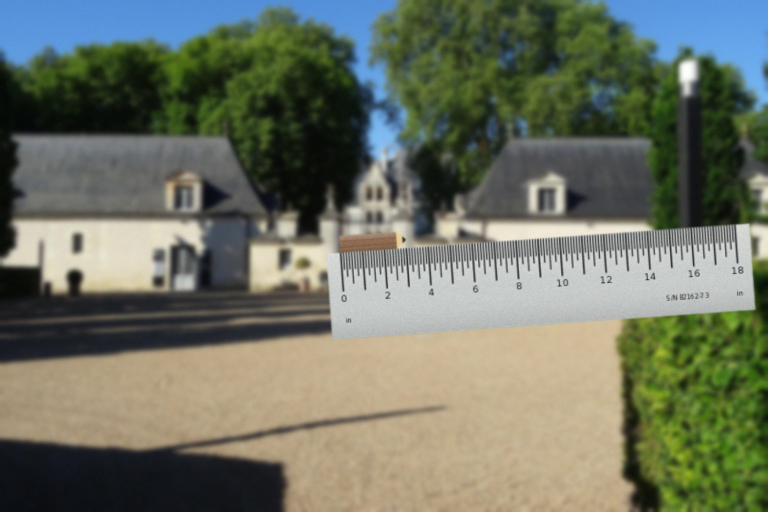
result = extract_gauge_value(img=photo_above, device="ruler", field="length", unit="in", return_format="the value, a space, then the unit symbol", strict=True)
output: 3 in
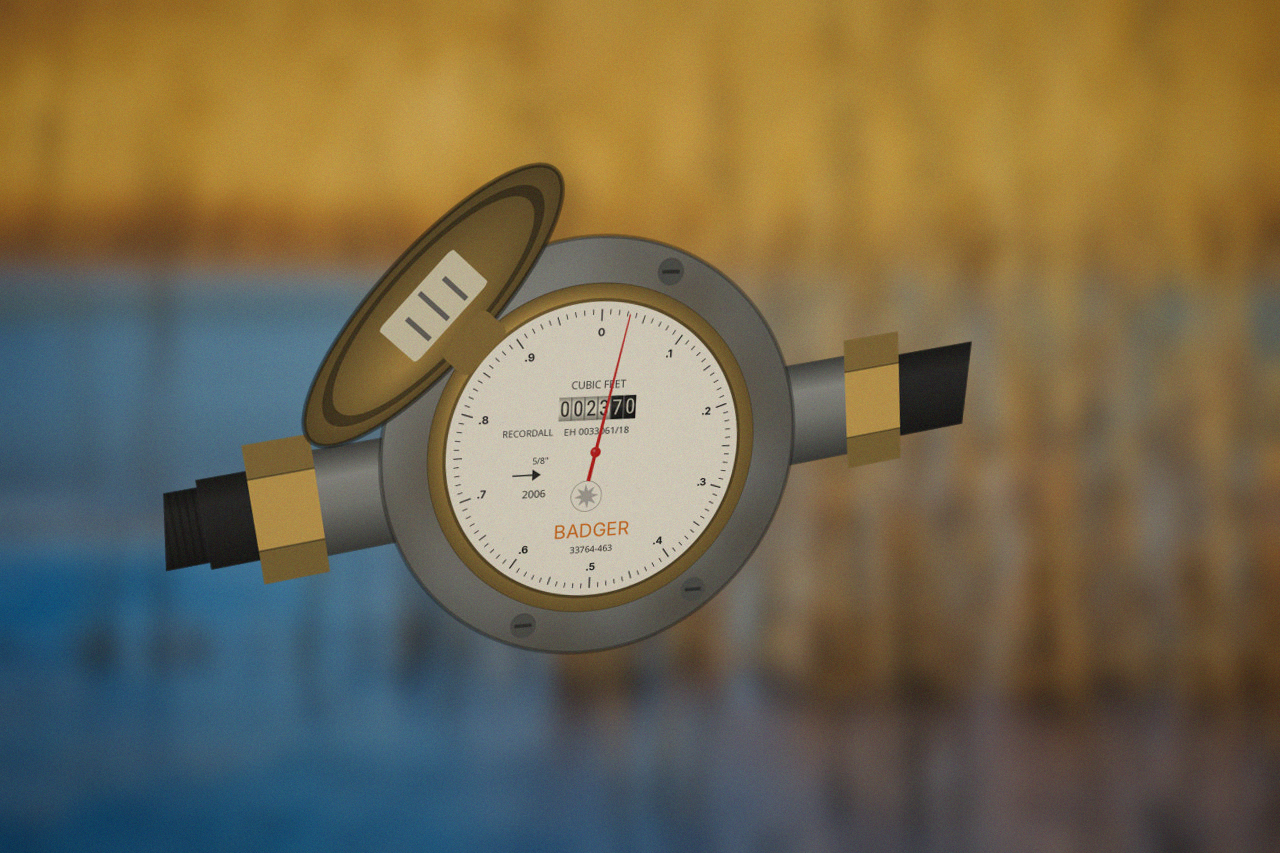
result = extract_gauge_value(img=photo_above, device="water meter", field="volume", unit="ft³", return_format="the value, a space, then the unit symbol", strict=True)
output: 2370.03 ft³
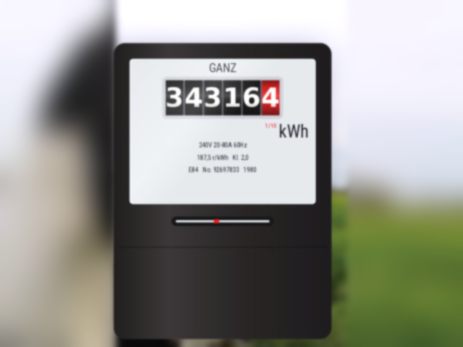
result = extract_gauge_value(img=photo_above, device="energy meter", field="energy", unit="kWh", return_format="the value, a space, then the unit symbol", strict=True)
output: 34316.4 kWh
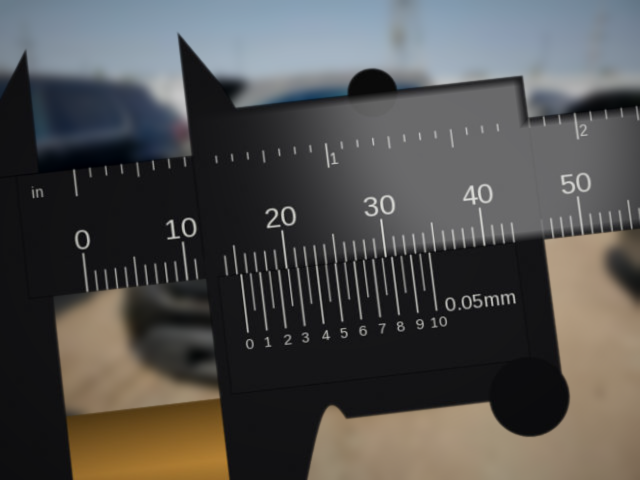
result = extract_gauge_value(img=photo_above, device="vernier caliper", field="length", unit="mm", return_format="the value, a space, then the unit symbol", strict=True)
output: 15.4 mm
::::::::::
Which lines of the material above contain the string "result"? Identify and copy each one, counting a match only when the case is the same.

result = extract_gauge_value(img=photo_above, device="ruler", field="length", unit="in", return_format="the value, a space, then the unit symbol", strict=True)
result = extract_gauge_value(img=photo_above, device="water meter", field="volume", unit="ft³", return_format="the value, a space, then the unit symbol", strict=True)
result = extract_gauge_value(img=photo_above, device="energy meter", field="energy", unit="kWh", return_format="the value, a space, then the unit symbol", strict=True)
result = extract_gauge_value(img=photo_above, device="vernier caliper", field="length", unit="mm", return_format="the value, a space, then the unit symbol", strict=True)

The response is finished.